From the Press Release issued today...
"The determination by the U.S. Fish and Wildlife Service (FWS) today that listing the greater sage-grouse under the Endangered Species Act (ESA) is warranted, but precluded for now, confirms that some of America's most treasured landscapes and game species are in trouble. It is a wake-up call for landowners, industry, and conservationists to work together to reverse the decline of the bird and the land it inhabits. Greater sage-grouse currently occur in only 11 western states: California, Colorado, Idaho, Montana, Nevada, North Dakota, Oregon, South Dakota, Utah, Washington and Wyoming
"An endangered species listing is no one's first choice as a tool to fix broken landscapes," said Ted Toombs, Rocky Mountain Regional Director of the Center for Conservation Incentives at Environmental Defense Fund (EDF) and a member of several state technical committees for the Natural Resources Conservation Service (NRCS). "It is really a last resort option to keep species from going extinct."
"The first, best option to protect species is for conservationists, farmers, ranchers, energy companies, the recreation industry, and other stakeholders to work together on habitat conservation and restoration, so that an endangered species listing can be avoided," Toombs added. "Many western industries -- including tourism, hunting and livestock -- depend on the same thing as this iconic bird: healthy, productive, open lands."

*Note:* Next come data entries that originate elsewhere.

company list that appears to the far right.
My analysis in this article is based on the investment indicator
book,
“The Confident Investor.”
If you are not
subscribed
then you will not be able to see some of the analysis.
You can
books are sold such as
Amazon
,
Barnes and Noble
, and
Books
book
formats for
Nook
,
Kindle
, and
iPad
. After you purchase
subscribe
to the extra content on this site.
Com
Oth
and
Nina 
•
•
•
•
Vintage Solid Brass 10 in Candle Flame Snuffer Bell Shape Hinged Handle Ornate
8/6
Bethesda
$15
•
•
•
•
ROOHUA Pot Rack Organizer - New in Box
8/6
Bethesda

According to FWS, while the bird's decline warrants listing, it must be delayed due to the backlog of other species that are already candidates for ESA listing. Whazzat again? This statement seems to imply that the USFWS is unable to fulfill their mandate to protect our fish and wildlife resources.

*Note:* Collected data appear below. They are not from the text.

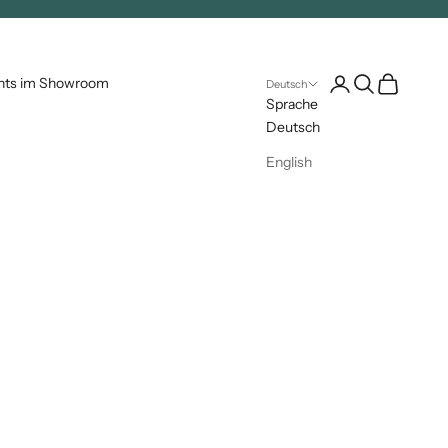
Kundenkontoseite 
Suche öffnen
Warenkorb 
nts im Showroom
Deutsch
Sprache
Deutsch
English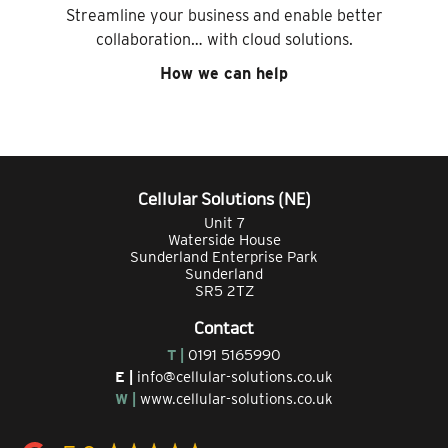
Streamline your business and enable better
collaboration… with cloud solutions.
How we can help
Cellular Solutions (NE)
Unit 7
Waterside House
Sunderland Enterprise Park
Sunderland
SR5 2TZ
Contact
T |
0191 5165990
E |
info@cellular-solutions.co.uk
W |
www.cellular-solutions.co.uk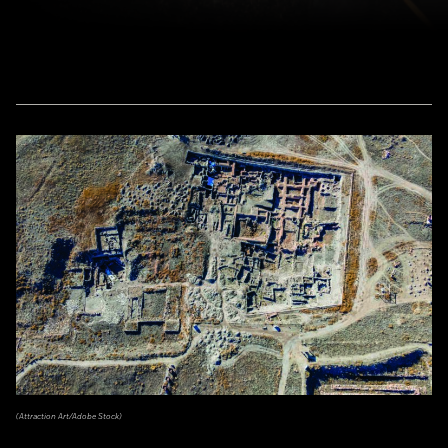
(Attraction Art/Adobe Stock)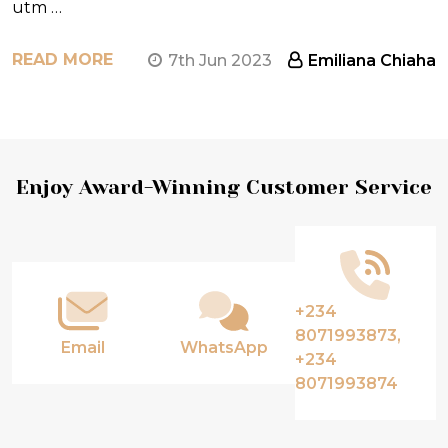
utm …
READ MORE
7th Jun 2023
Emiliana Chiaha
Footer
Enjoy Award-Winning Customer Service
Start
+234
8071993873,
Email
WhatsApp
+234
8071993874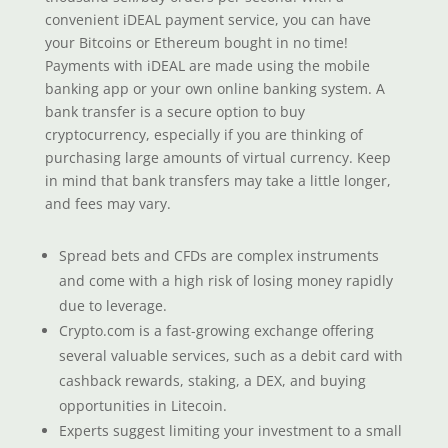
convenient iDEAL payment service, you can have
your Bitcoins or Ethereum bought in no time!
Payments with iDEAL are made using the mobile
banking app or your own online banking system. A
bank transfer is a secure option to buy
cryptocurrency, especially if you are thinking of
purchasing large amounts of virtual currency. Keep
in mind that bank transfers may take a little longer,
and fees may vary.
Spread bets and CFDs are complex instruments
and come with a high risk of losing money rapidly
due to leverage.
Crypto.com is a fast-growing exchange offering
several valuable services, such as a debit card with
cashback rewards, staking, a DEX, and buying
opportunities in Litecoin.
Experts suggest limiting your investment to a small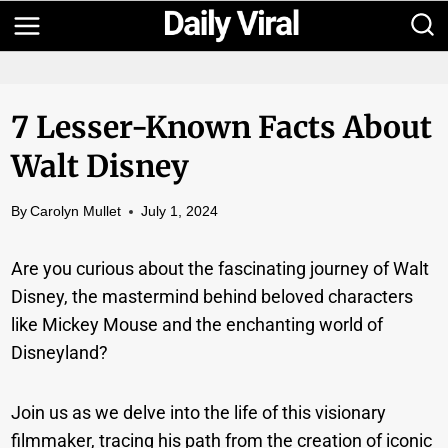
Skip
to
content
7 Lesser-Known Facts About
Walt Disney
By
Carolyn Mullet
July 1, 2024
Are you curious about the fascinating journey of Walt
Disney, the mastermind behind beloved characters
like Mickey Mouse and the enchanting world of
Disneyland?
Join us as we delve into the life of this visionary
filmmaker, tracing his path from the creation of iconic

The press release goes on to quote representatives of the oil and gas, windfarm and ranching industries promising that they will improve their operations to have less impact on sage grouse habitat. Further, any landowner who engages in a Candidate Conservation Agreement with Assurances (CCAA). CCAAs protect landowners who voluntarily adopt habitat restoration measures from future land use regulations in the case that this game bird is granted endangered status, with the goal of avoiding endangered species listing. However, if the species is listed in the future, the landowner is absolved of any obligations beyond the CCAA. Last month, FWS negotiated the first CCAA to protect the greater sage-grouse in the nation with landowners in southwest Idaho and the Idaho Department of Fish and Game. FWS is negotiating similar pacts elsewhere in Idaho, Wyoming and other western states inhabited by ESA candidate species. I am uncertain, given zero history on this program (in regards to sage grouse) whether this is a silver bullet or a trap door.
I guess we will have to wait and see if politics, public lands resource management, and voluntary programs by rancher and extractive users will save the greater sage grouse. Hasn't happened yet.